De eerste aankomst van een Tour-etappe op een berg dateert van 1952. Deze eer werd toebedeeld aan Alpe d’Huez. Felix Lévitan had deze klim ontdekt tijdens zijn zoektocht naar manieren om de Tour spannerder te maken. Op deze manieren kon men klimmers ook méér kansen geven.
De etappe zou een Italiaans duel worden tussen de oude Gino Bartali en Fausto Coppi, die in de vorm van zijn leven verkeerde. Na een vlakke aanloop van 250 kilometer, waren de veertien kilometer tussen Le Bourg d’Oisans en het skioord voldoende voor Fausto Coppi om af te rekenen met zijn rivaal Bartali.
Aan de voet van de slotklim was er nog één renner die niet wilde plooien onder het geweld van Coppi : Fransman Jean Robic.

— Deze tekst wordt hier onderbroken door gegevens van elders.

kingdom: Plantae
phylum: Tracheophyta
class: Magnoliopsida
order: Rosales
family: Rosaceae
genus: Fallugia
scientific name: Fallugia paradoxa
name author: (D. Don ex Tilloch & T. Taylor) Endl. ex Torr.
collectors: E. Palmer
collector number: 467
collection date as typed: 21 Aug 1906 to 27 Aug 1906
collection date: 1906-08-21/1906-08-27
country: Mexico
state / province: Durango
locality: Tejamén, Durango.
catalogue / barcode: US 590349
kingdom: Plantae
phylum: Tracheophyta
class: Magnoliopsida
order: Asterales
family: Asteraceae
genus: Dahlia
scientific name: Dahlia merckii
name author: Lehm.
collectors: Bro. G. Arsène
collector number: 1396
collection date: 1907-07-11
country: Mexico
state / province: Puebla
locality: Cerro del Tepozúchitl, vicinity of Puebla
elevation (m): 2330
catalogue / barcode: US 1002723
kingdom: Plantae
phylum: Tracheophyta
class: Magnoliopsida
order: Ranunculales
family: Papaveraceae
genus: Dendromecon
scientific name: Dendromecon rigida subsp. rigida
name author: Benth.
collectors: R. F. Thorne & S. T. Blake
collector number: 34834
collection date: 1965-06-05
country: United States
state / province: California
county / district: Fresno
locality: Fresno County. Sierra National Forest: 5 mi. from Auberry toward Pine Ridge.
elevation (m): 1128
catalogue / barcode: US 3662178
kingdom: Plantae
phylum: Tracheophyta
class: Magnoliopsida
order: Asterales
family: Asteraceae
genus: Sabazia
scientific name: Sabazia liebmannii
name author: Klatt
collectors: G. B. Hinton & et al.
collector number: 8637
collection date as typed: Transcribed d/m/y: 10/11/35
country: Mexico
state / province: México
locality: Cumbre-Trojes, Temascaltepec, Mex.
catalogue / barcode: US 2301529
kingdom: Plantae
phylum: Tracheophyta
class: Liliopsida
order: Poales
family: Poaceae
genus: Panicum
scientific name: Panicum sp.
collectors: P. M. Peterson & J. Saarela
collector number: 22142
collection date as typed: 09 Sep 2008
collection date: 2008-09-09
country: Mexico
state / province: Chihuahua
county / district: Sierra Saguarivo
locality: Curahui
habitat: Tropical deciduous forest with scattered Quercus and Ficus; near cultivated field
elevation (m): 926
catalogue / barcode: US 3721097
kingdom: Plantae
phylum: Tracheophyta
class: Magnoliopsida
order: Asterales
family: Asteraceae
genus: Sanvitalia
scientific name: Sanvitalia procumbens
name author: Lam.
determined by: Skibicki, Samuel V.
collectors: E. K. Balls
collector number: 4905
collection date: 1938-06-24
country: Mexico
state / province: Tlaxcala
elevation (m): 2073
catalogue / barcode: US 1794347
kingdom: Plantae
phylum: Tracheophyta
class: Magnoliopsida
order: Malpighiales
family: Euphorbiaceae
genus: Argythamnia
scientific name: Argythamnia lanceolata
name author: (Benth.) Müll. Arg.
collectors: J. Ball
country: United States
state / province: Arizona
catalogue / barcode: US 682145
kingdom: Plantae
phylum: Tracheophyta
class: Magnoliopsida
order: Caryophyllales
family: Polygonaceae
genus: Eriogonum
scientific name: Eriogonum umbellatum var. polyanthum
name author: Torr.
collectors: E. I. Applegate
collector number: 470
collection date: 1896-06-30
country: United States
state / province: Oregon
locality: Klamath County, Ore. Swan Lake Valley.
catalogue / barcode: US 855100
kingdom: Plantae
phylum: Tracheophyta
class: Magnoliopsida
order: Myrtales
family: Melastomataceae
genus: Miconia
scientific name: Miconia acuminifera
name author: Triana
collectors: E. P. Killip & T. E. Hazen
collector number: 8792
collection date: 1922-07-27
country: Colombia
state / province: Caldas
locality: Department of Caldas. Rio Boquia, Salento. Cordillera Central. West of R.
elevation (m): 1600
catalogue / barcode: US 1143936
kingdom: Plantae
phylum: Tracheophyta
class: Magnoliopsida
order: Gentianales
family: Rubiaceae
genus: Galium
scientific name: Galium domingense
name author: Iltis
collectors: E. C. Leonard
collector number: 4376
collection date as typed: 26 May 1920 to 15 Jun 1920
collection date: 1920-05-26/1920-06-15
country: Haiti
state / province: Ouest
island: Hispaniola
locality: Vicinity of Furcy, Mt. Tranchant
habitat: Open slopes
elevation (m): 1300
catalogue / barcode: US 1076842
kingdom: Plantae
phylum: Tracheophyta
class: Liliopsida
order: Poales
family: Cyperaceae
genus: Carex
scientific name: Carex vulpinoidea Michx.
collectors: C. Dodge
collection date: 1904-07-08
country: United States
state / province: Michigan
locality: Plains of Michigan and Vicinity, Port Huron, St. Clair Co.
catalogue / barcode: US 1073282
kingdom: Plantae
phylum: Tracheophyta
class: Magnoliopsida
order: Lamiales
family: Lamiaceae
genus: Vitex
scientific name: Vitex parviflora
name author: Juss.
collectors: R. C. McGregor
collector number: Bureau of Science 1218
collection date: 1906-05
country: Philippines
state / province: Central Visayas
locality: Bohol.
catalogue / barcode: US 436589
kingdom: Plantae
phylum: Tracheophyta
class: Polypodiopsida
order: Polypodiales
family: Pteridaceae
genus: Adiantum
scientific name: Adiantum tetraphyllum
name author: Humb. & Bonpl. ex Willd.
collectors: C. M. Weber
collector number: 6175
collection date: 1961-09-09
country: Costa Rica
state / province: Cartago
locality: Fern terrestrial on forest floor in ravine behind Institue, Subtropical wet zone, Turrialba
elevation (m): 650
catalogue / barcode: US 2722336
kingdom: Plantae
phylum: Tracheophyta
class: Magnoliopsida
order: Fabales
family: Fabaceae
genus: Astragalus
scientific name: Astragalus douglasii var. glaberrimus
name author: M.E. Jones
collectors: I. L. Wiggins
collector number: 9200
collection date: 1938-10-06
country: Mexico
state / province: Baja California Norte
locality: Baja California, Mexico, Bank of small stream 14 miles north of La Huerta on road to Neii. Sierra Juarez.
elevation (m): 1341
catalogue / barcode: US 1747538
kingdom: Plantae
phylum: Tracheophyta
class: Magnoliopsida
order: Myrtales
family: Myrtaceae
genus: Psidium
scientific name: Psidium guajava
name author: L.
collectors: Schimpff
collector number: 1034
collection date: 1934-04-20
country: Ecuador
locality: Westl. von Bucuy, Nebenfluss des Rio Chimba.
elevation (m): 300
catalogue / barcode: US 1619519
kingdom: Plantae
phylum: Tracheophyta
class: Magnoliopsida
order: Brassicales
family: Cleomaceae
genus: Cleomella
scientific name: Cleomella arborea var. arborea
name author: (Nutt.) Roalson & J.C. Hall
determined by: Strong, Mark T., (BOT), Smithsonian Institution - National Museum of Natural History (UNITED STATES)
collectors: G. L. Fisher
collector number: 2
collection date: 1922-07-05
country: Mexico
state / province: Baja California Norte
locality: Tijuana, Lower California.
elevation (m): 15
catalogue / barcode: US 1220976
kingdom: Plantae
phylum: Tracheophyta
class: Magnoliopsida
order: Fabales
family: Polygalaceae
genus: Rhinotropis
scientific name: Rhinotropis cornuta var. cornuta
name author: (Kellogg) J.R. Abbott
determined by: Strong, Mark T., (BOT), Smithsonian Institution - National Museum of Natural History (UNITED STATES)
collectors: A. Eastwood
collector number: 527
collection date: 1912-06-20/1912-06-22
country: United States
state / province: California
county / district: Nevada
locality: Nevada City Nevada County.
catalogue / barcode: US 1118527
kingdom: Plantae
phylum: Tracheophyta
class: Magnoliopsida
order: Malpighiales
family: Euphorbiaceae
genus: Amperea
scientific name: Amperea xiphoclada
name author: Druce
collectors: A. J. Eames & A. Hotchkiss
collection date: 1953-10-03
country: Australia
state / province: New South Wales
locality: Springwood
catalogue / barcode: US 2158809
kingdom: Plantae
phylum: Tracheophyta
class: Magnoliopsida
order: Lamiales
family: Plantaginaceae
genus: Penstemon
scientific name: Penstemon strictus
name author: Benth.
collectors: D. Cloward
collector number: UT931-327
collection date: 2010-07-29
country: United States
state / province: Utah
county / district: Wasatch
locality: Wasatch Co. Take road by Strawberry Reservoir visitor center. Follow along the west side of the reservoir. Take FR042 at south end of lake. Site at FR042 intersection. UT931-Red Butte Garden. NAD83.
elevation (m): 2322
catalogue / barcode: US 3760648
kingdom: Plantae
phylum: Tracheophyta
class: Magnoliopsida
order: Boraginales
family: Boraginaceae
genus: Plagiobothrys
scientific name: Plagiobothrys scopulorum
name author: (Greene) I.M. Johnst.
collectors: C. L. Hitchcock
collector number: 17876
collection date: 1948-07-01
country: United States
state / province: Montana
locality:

Na vier kilometer klimmen wist Coppi opnieuw aan te sluiten bij de ontsnapte Robic. Nog vier kilometer wist Robic het wiel te houden van de ontketende Italiaan, maar zes kilometer voor de finish moest ook hij lossen. Robic hield de schade beperkt tot 1.20 minuten, Stan Ockers volgde op 3.22 en Bartali verloor méér dan 5 minuten.
Coppi werd dus de allereerste winnaar op Alpe d’Huez en veroverde tegelijkertijd de gele trui. Hij zou de Maillot Jaune niet meer zou afgeven tot in Parijs.
Diezelfde Tour werd er ook geklommen naar Sestrière en naar de top van de Puy de Dôme. Al deze etappes vielen ten prooi aan Coppi.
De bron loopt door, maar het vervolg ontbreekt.